- Given entries:
_____
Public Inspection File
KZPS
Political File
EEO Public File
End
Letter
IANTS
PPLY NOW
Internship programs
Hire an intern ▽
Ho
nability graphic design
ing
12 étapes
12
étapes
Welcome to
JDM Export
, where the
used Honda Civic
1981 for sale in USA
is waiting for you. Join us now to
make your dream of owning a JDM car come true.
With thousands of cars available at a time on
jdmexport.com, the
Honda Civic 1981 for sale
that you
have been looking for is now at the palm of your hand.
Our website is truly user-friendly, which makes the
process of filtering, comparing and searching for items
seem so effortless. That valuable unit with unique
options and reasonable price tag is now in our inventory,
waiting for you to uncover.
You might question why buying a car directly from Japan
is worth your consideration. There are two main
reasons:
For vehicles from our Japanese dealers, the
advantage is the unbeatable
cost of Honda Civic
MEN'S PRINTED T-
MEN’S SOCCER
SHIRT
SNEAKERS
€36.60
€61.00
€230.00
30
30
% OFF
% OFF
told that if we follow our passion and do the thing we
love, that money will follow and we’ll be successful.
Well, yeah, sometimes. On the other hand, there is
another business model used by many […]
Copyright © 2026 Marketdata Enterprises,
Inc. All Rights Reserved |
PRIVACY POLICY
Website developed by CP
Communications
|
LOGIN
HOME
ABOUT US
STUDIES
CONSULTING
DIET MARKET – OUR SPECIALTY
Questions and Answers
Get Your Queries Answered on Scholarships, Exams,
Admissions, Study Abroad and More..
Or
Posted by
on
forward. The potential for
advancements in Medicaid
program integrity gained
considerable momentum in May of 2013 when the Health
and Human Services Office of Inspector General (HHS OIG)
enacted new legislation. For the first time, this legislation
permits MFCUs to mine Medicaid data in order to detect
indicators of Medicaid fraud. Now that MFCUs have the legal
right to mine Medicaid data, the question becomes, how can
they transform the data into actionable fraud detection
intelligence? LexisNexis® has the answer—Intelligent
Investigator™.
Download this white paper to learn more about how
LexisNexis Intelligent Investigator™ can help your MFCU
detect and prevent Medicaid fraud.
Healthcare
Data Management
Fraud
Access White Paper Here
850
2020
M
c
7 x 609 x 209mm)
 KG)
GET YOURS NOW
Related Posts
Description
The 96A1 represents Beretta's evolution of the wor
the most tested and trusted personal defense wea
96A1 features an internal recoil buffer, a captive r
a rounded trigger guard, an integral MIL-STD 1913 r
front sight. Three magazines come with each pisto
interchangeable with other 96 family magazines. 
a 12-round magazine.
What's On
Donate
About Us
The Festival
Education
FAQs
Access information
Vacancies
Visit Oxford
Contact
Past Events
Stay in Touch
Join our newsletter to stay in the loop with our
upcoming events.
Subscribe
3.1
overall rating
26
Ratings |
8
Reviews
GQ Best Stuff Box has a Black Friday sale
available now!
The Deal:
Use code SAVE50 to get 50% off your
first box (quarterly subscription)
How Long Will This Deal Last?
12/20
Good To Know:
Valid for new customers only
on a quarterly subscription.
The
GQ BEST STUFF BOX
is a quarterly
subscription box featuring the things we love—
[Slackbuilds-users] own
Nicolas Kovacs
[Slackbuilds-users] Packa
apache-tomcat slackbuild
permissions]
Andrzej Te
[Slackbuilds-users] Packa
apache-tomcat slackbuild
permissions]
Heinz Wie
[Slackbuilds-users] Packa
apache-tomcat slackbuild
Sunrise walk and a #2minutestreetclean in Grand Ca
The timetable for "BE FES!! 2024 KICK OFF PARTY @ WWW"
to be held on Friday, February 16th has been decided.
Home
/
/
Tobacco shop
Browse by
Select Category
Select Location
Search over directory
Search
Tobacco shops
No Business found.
_____
- What the task requires: Determine how many lines contain the string "first" in the listing, and state that number by itself.

- Response to the exercise: 2